▶ [Text passage]:

————————

The single-concurrent lock system allows ukwa-pywb to 'lock' access to an individual url, such that only a single session can access the resource, in accordance with UK Legal Deposit restrictions. The restriction applies to 'top-level' pages only, and can be cleared manually. An admin interface is available to view all locked resources and sessions and to clear them as needed.
The system is implemented using a Redis server (or Redis mock-up) for cacheing, which provides key expiry support. The use of Redis ensures that session information is persisted across application restarts.
To enable the single-concurrent lock, set the single-use-lock: true
in the desired collections.
collection:
ukwa:
...
single-use-lock: true
The locks are per-url per-collection. (Embedded resources and AJAX requests are also excluded from the lock).
The REDIS_URL should be set to a url representing the redis server. A default setting for a local server on database 0 might be:
redis://localhost/0
.
If REDIS_URL is not set, an internal redis mock (using Python fakeredis
) will be created and a warning printed on startup.
It's possible to use the fakeredis mock, but the session data will not be persisted across restarts.
Configuring the Redis container with Docker Compose can be done as follows. Any recent version of Redis should work.
pywb:
...
depends_on:
- redis
environment:
- REDIS_URL=redis://redis:6379/0
redis:
image: redis:3.2.4
Redis automatically handles the expiration of session keys, clearing the locks. The expiry time is rounded up to the end of the next day by default.
For testing, it is possible to set a shorter expiry time by setting TEST_SESSION_LOCK_INTERVAL
environment variable.
For example, it is set to TEST_SESSION_LOCK_INTERVAL=30
to allow for testing expiry after 30 seconds.
This environment variable should not be set for production.
The locks can be expired more quickly via a client-side ping mechanism.
A client-side ping to /_locks/ping
is made to reset the expiry for the current page, based on the referrer.
If the LOCK_PING_EXTEND_TIME
env var is set, and the current session owns the referring page, the expiry is set
to LOCK_PING_EXTEND_TIME
seconds into the future.
The client-side ping is performed every LOCK_PING_INTERVAL
seconds (defaulting to 10)

————————

▶ [Material supplied]:
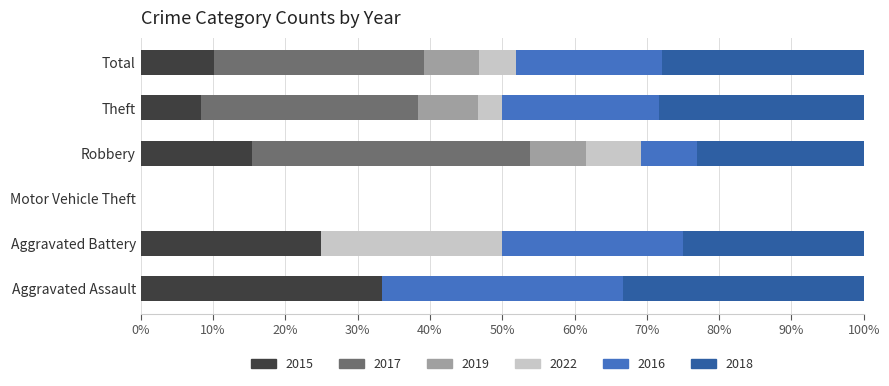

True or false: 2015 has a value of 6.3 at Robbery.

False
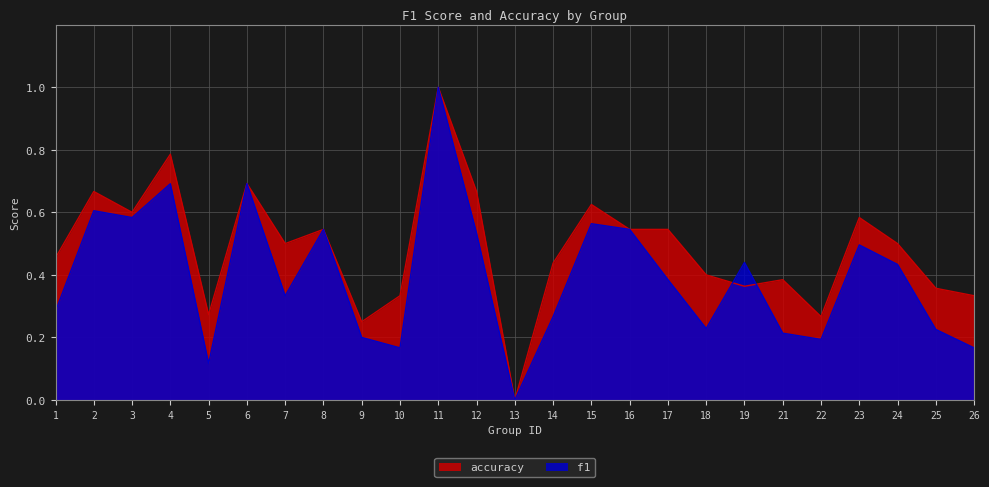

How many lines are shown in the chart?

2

————————

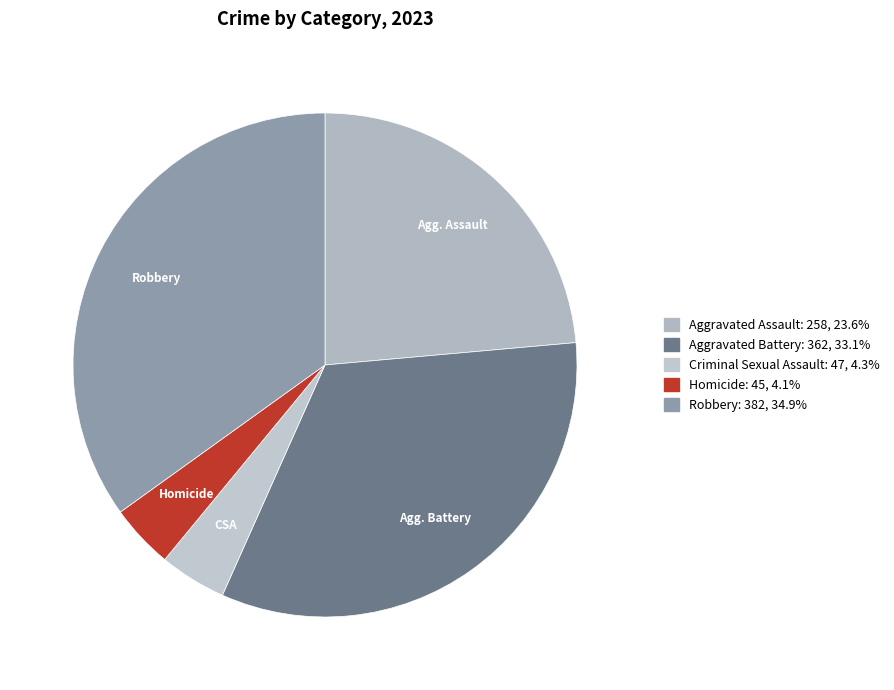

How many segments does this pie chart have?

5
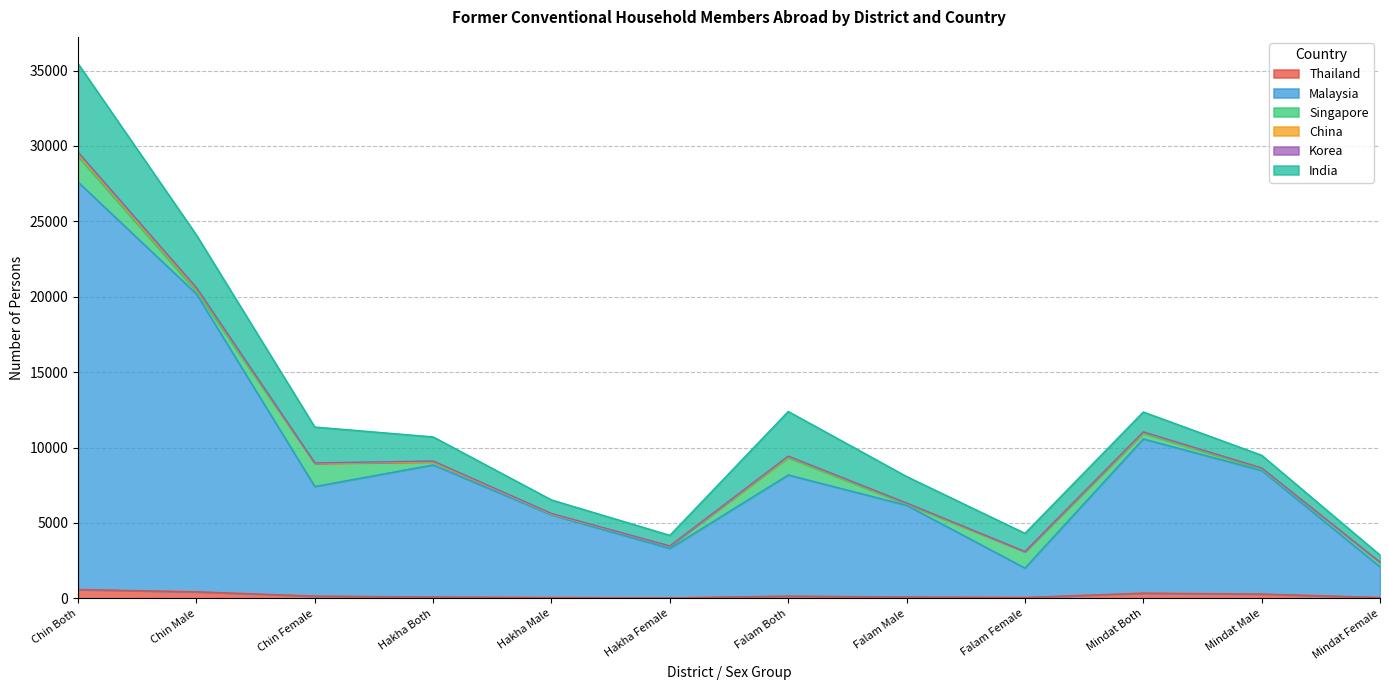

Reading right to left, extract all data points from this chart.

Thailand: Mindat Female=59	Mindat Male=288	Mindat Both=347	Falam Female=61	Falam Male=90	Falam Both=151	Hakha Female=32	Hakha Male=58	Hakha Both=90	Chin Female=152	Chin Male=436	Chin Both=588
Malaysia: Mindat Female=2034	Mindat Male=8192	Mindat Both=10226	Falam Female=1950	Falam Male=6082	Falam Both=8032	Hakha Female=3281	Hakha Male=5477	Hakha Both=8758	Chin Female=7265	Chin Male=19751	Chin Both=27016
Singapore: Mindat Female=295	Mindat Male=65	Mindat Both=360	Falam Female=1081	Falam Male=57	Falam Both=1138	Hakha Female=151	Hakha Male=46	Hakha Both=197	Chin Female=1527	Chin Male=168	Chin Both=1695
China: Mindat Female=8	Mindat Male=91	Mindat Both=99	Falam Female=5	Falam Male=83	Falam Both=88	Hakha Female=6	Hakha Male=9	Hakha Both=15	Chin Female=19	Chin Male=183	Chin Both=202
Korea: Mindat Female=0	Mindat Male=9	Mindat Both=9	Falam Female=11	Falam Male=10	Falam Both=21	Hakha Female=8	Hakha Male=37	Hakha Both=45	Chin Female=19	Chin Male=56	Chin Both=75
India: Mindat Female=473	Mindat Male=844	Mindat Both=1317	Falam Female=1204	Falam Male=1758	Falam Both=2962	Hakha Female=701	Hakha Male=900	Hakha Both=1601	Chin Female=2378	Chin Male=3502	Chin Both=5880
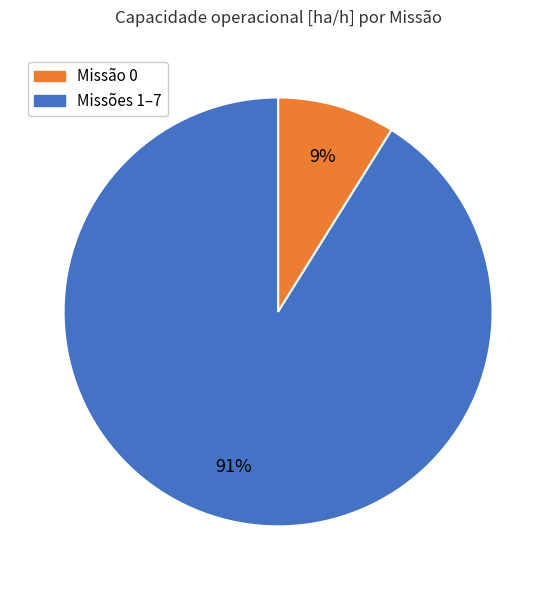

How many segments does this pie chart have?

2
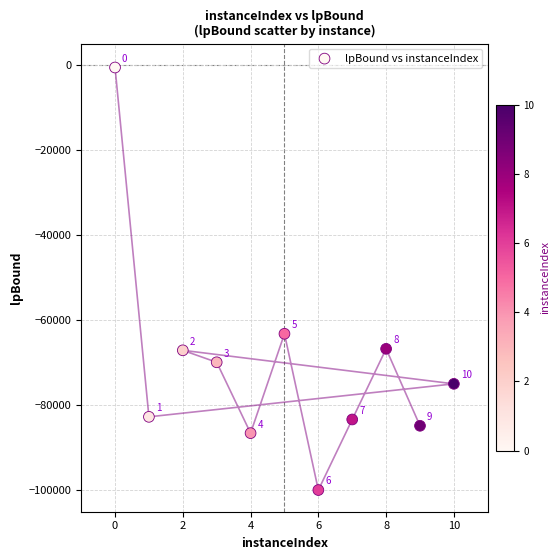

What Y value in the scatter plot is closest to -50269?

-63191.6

————————

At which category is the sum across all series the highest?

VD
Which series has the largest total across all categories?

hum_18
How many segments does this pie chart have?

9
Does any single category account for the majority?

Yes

————————

▶ [Problem requirements]: Rewrite the single-concurrent lock text from "To enable the" up to and including "persisted across restarts.", with "REDIS_URL" changed to "REDIS_ADDRESS". These rows are unrelated to the text.

▶ [Written solution]:
To enable the single-concurrent lock, set the single-use-lock: true
in the desired collections.
collection:
ukwa:
...
single-use-lock: true
The locks are per-url per-collection. (Embedded resources and AJAX requests are also excluded from the lock).
The REDIS_ADDRESS should be set to a url representing the redis server. A default setting for a local server on database 0 might be:
redis://localhost/0
.
If REDIS_ADDRESS is not set, an internal redis mock (using Python fakeredis
) will be created and a warning printed on startup.
It's possible to use the fakeredis mock, but the session data will not be persisted across restarts.